I segreti di Albè sono fondamentalmente due: la semplicità e lo stretto rapporto di fiducia instaurato con il Presidente, reso possibile anche dai tre campionati vinti in sequenza (Promozione, Eccellenza e Serie D). Ad oggi, io credo che, malgrado i tanti investimenti, la Giana Erminio abbia tutte le carte in regola per fare un ottimo campionato, ma non ancora per salire di categoria, perché nel calcio è spesso importante che all’ingaggio dei giocatori faccia seguito un ritorno di pubblico e di entusiasmo che a Gorgonzola ancora non c’è.

Foscarini, dal canto suo, è alle prese con una formazione da inventare e infarcita di scelte obbligate: quando è così, i giocatori che vanno in campo sono portati ad esaltarsi oppure a smarrirsi nelle difficoltà?

Dipende molto da ogni singolo giocatore: chi scende in Lega Pro per giocare nel Livorno o, più semplicemente, chi indossa la maglia del Livorno in Lega Pro sa che deve vincere il campionato o, nella peggiore delle ipotesi, lottare fino all’ultimo per poterlo fare.
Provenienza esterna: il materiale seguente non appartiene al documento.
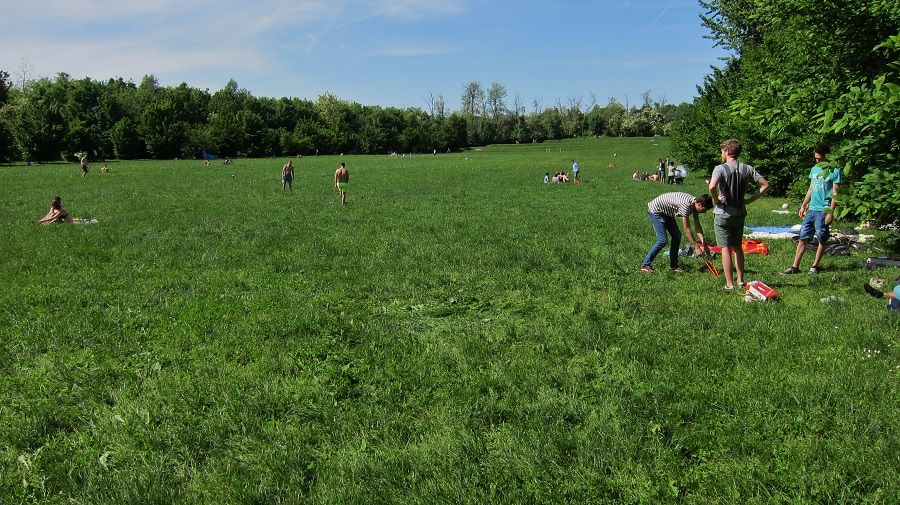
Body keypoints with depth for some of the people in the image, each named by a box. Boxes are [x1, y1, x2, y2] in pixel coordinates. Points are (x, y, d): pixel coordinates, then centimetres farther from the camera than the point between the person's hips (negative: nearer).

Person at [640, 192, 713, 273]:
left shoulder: (695, 203, -6)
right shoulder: (686, 204, -34)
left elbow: (697, 225, 0)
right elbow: (687, 229, -29)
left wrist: (704, 244, -4)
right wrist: (696, 247, -25)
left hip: (667, 213, 10)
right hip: (655, 211, -9)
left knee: (677, 236, 4)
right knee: (662, 240, -16)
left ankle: (673, 265, 12)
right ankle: (645, 265, -8)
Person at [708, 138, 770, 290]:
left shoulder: (721, 168, -14)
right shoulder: (747, 169, 2)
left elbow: (712, 186, -31)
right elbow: (765, 185, 2)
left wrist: (717, 199, -14)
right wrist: (750, 199, 6)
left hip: (723, 214, -5)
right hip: (740, 213, 5)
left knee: (726, 249, 1)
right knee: (738, 247, 18)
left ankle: (729, 284, 3)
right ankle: (740, 281, 23)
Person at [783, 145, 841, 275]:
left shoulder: (835, 171, -7)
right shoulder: (814, 169, 12)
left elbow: (835, 194, -10)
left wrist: (831, 212, -16)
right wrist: (803, 205, 16)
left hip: (823, 210, -6)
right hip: (811, 209, 6)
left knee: (822, 240, 5)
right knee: (803, 238, 3)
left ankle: (814, 266, 15)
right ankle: (795, 266, 3)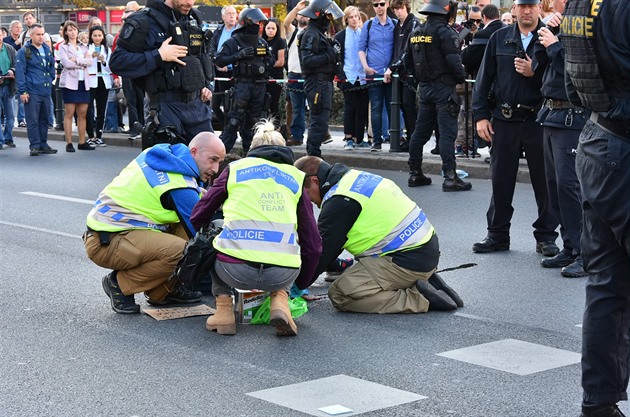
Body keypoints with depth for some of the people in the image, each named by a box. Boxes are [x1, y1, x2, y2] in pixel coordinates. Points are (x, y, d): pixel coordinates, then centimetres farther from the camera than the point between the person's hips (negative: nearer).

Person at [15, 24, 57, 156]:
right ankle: (35, 146, -2)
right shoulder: (24, 51, -5)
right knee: (33, 120, -6)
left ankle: (43, 144, 17)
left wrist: (50, 79, 12)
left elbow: (52, 66, 27)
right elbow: (20, 72, -9)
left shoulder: (47, 49, 14)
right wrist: (23, 91, -14)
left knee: (44, 119, 10)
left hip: (46, 90, 6)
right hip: (32, 91, -6)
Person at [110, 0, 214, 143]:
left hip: (197, 105, 7)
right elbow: (117, 62, -14)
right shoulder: (146, 21, -9)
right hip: (166, 108, -7)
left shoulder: (193, 19, 13)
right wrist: (159, 56, -21)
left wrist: (205, 85, 13)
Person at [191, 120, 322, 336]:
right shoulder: (295, 177, 22)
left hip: (234, 270, -1)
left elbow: (198, 217, 24)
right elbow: (312, 242, 21)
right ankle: (280, 299, 11)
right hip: (282, 275, 1)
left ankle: (224, 308, 16)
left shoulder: (235, 168, 19)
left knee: (213, 241, 33)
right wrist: (300, 283, 36)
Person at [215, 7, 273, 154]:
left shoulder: (262, 42, 13)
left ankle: (249, 150, 20)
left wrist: (265, 64, 2)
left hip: (259, 86, 6)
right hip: (242, 85, -6)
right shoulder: (233, 42, -5)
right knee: (235, 119, -10)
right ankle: (223, 149, -7)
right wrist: (239, 55, -19)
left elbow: (271, 59, 24)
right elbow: (219, 60, -12)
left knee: (253, 120, 11)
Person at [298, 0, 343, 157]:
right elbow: (307, 61, -23)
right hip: (317, 83, -11)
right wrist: (330, 54, -20)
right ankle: (314, 157, -10)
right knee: (320, 121, -11)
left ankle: (312, 155, 21)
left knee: (318, 120, 15)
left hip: (323, 83, 11)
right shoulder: (311, 34, -13)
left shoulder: (319, 33, 20)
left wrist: (334, 52, 6)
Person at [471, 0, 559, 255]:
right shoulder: (500, 38, 7)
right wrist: (481, 115, 1)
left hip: (539, 119, -2)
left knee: (544, 181, 4)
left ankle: (546, 237, 14)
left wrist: (535, 73, -18)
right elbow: (484, 78, 7)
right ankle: (497, 235, 19)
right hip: (504, 119, 2)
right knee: (501, 180, 9)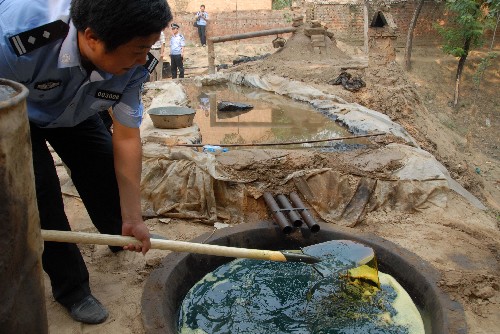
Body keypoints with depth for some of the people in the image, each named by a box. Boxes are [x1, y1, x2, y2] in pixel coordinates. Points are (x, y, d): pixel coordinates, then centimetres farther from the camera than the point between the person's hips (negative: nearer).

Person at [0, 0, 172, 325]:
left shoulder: (132, 66, -28)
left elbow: (126, 138, -21)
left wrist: (133, 219, -19)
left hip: (75, 111, 4)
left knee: (105, 167, 4)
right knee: (41, 187, -13)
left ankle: (121, 236, 36)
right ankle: (71, 288, 7)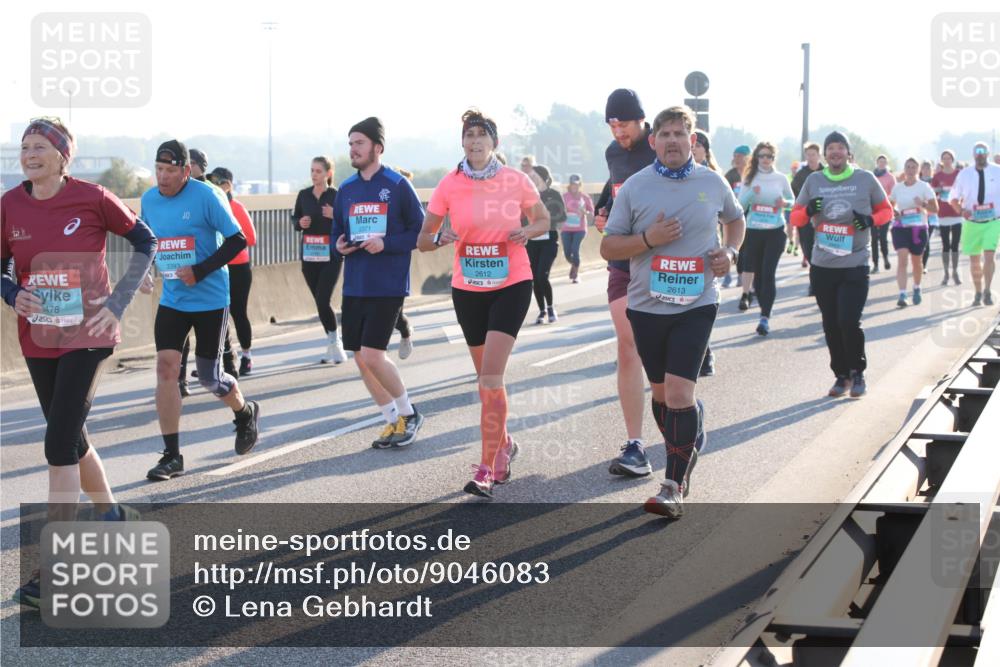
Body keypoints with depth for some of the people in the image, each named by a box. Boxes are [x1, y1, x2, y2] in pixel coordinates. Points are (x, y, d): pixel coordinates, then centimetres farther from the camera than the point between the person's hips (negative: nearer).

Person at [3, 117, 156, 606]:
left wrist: (119, 301, -6)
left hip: (87, 337, -5)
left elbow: (145, 241, 2)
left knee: (60, 445, -12)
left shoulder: (92, 198, -10)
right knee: (71, 439, 17)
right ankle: (112, 513, 43)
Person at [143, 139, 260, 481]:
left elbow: (237, 240, -13)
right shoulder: (149, 199, 2)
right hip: (171, 299, 4)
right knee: (165, 367, -9)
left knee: (209, 376, 5)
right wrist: (154, 267, 7)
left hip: (210, 301, -4)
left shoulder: (207, 196, -14)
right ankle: (172, 456, -3)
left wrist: (200, 271, -20)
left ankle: (246, 413, 39)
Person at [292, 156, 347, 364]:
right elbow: (294, 218, 17)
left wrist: (336, 216, -22)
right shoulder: (303, 195, 6)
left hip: (331, 255, -4)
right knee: (319, 302, 9)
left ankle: (334, 344, 3)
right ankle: (333, 344, 21)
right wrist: (299, 223, -5)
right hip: (309, 255, 4)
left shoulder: (336, 196, -5)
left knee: (322, 301, -12)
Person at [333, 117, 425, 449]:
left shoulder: (398, 185, -6)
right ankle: (394, 421, 22)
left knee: (372, 356, -12)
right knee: (360, 359, 6)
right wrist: (340, 245, -4)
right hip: (354, 285, 6)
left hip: (388, 285, -6)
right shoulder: (346, 189, 10)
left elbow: (420, 232, -6)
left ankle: (409, 414, 10)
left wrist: (386, 243, -19)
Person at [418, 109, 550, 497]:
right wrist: (439, 238, -21)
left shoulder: (516, 181, -4)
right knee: (487, 377, 14)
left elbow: (543, 219, 12)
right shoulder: (449, 185, -3)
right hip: (468, 289, 3)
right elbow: (423, 241, 1)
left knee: (490, 378, -14)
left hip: (512, 284, -3)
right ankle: (504, 444, 38)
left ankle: (486, 469, -10)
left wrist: (527, 232, -10)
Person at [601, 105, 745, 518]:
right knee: (661, 392, 14)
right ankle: (691, 443, 41)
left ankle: (674, 487, -6)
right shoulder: (634, 187, -1)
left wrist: (730, 251, 3)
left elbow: (735, 219, 23)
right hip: (647, 305, 2)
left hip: (696, 304, -2)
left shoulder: (713, 184, 3)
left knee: (679, 393, -13)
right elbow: (608, 247, 0)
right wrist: (648, 239, -16)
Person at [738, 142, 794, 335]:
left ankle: (765, 317, -13)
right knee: (757, 272, 7)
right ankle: (765, 310, 25)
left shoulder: (781, 178, 3)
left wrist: (784, 202, -11)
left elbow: (792, 201, 12)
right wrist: (752, 194, -17)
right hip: (753, 231, 2)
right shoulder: (749, 178, 4)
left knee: (768, 273, -11)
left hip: (776, 231, -2)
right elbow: (740, 205, 1)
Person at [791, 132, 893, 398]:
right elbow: (795, 218, 10)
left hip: (855, 266, -3)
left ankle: (857, 373, 9)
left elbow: (886, 210, 9)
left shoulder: (865, 179, 0)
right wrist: (808, 211, -13)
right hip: (822, 266, 3)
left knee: (849, 322, -12)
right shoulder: (813, 181, 6)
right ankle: (841, 375, 23)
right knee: (831, 325, 8)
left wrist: (870, 220, -13)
Al di là delle caratteristiche tecniche, chi indossa oggi la maglia del Livorno si trova nella condizione di chi indossa la maglia della Juventus: deve vincere sempre e non è da tutti possedere i requisiti tecnici e morali per poterlo fare.

Chiudiamo con una curiosità: tu hai lasciato il campionato di terza serie nel 2002 e lo hai ritrovato nel 2010, all’inizio di un processo riformatore che, tra le altre cose, avrebbe dovuto favorire il ritorno degli spettatori negli stadi. Non ti sembra che imporre alle società l’impiego di tanti giovani e rendere la vita difficile a tanti giocatori, esperti ma di talento, abbia prodotto l’effetto opposto?

Sì, penso di essere d’accordo con quanto tu sostieni: imporre alle società l’impiego di tanti giovani è stata, probabilmente, una furberia per consentire alle stesse di risparmiare sull’ingaggio dei calciatori e, al tempo stesso, non ha consentito di aumentare il livello di competitività, dei giovani e dei campionati. I giovani bravi crescono nella competizione con i giocatori più anziani, dai quali imparano i segreti: in sintesi, giovani o meno giovani, a scendere in campo dovrebbero essere sempre i giocatori di qualità.